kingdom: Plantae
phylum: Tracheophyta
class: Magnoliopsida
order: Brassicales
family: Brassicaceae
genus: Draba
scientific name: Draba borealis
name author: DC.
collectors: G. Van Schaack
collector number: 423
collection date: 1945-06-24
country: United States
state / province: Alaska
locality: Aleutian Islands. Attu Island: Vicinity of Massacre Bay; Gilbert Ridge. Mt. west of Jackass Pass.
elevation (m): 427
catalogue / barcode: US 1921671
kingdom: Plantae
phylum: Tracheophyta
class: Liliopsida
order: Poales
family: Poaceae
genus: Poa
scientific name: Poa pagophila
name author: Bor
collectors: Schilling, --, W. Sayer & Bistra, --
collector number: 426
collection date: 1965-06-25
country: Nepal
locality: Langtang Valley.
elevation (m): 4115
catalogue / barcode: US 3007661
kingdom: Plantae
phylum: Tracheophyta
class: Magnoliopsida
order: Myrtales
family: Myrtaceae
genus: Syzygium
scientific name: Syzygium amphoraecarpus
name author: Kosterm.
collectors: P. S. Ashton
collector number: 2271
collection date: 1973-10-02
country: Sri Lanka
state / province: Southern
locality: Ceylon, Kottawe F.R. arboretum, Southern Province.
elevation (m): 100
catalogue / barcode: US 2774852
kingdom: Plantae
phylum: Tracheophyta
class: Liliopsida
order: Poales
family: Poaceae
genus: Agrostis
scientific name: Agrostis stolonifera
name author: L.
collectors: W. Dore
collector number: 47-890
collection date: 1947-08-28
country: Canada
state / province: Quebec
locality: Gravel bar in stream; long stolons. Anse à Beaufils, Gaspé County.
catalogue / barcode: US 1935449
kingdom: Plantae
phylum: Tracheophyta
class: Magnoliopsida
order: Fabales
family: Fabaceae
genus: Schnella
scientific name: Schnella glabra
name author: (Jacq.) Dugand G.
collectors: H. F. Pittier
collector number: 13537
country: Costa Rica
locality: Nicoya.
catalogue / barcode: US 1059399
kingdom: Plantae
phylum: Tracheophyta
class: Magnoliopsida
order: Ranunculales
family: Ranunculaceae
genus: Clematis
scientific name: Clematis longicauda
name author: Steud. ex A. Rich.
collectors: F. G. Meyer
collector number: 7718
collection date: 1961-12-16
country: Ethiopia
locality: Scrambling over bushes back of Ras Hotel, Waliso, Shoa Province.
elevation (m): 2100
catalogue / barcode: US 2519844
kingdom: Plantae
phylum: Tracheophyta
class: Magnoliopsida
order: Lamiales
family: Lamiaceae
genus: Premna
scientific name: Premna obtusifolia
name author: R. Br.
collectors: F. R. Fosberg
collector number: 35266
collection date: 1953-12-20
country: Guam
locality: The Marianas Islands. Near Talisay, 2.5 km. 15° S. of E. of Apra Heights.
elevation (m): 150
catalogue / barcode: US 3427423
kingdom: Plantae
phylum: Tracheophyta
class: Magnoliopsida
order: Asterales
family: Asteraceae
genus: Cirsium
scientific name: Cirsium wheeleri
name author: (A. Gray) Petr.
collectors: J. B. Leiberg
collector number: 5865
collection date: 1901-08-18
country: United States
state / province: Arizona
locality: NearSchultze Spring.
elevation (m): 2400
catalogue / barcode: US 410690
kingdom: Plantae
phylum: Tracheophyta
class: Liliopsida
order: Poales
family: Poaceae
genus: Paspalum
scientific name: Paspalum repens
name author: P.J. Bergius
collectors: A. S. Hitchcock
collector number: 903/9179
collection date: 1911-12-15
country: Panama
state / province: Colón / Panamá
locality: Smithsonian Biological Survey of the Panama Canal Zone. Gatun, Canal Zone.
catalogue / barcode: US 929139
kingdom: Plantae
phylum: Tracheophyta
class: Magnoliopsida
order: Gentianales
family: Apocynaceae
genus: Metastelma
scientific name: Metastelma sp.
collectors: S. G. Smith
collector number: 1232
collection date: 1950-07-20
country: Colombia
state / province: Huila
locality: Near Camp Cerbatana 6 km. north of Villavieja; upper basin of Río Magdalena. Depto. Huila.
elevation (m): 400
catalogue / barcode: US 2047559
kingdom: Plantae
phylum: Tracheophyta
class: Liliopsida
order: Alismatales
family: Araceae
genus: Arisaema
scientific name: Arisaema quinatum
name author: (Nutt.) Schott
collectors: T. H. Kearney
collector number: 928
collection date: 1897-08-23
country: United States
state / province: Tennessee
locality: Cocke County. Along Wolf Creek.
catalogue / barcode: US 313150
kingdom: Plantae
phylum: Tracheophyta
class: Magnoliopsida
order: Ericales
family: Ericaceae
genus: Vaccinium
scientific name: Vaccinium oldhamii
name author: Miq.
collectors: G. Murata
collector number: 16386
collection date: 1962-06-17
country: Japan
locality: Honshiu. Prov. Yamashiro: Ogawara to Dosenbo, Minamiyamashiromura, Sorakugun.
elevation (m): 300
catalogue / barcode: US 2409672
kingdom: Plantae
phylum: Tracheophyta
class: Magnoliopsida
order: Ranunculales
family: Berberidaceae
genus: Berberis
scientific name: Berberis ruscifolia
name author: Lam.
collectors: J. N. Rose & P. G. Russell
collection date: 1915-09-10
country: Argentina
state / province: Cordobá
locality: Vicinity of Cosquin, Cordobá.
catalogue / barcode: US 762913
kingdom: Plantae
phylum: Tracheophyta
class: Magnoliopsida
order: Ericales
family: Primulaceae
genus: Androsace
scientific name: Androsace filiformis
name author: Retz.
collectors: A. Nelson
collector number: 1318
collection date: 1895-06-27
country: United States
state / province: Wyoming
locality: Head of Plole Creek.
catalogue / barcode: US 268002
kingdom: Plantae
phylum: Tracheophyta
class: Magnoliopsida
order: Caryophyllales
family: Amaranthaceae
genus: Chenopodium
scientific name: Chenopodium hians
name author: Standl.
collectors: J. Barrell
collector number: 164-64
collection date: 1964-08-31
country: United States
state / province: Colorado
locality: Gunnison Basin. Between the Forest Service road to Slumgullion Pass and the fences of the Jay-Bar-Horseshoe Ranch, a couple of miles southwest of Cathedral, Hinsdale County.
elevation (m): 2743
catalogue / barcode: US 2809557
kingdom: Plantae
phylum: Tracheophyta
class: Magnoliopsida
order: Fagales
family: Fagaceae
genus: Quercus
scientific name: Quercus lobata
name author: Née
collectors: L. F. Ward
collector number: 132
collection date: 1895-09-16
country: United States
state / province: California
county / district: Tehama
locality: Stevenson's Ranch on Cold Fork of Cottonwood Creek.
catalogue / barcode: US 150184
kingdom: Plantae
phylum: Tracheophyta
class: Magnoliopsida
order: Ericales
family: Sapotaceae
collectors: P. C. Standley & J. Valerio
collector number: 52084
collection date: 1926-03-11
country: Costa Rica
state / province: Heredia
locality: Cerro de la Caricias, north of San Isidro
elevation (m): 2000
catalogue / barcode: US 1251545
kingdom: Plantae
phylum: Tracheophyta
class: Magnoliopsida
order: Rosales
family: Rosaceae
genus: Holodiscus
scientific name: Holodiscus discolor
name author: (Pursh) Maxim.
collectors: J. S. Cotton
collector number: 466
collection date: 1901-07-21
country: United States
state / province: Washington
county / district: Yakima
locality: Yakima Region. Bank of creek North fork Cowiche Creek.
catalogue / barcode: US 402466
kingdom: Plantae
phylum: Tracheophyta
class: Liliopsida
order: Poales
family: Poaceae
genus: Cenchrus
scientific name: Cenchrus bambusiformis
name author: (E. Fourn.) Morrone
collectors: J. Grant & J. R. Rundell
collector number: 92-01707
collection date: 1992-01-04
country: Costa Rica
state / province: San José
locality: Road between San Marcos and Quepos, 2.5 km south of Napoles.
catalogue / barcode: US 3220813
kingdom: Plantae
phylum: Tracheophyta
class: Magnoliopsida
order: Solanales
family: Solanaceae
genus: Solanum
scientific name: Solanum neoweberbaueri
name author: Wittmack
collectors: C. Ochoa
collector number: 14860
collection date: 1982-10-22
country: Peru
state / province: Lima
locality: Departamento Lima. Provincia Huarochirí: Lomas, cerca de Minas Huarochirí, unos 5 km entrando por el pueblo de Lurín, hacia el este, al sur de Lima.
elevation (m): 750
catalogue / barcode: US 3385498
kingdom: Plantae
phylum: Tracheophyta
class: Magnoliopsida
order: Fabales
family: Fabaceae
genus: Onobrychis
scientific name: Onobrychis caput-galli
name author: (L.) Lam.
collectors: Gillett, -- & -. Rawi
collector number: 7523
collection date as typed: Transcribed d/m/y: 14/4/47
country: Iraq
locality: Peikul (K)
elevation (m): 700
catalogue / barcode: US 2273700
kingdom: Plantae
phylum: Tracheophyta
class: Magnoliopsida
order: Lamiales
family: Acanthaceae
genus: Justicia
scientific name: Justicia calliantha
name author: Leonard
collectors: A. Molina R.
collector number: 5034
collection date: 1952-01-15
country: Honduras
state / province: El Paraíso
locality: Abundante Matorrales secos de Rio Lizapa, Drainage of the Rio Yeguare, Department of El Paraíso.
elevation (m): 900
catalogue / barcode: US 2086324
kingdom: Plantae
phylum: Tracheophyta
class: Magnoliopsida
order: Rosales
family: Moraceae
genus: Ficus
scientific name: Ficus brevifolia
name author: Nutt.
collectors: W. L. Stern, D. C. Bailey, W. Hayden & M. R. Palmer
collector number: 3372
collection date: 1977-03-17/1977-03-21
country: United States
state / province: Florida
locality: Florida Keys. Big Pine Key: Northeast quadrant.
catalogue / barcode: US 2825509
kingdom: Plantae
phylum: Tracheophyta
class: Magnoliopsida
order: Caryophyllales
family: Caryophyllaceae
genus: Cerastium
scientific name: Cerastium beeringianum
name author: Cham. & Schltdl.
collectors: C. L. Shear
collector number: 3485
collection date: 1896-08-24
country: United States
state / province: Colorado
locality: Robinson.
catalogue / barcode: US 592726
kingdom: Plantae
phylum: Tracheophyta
▬▬▬▬▬▬
**PROBLEM REQUIREMENTS**
Reproduce the rows between the lines holding "collectors: A. Nelson" and "collection date: 1964-08-31", inclusive, with every instance of "collector number" replaced by "field number" and all other text unchanged.

**SOLUTION TO THIS EXERCISE**
collectors: A. Nelson
field number: 1318
collection date: 1895-06-27
country: United States
state / province: Wyoming
locality: Head of Plole Creek.
catalogue / barcode: US 268002
kingdom: Plantae
phylum: Tracheophyta
class: Magnoliopsida
order: Caryophyllales
family: Amaranthaceae
genus: Chenopodium
scientific name: Chenopodium hians
name author: Standl.
collectors: J. Barrell
field number: 164-64
collection date: 1964-08-31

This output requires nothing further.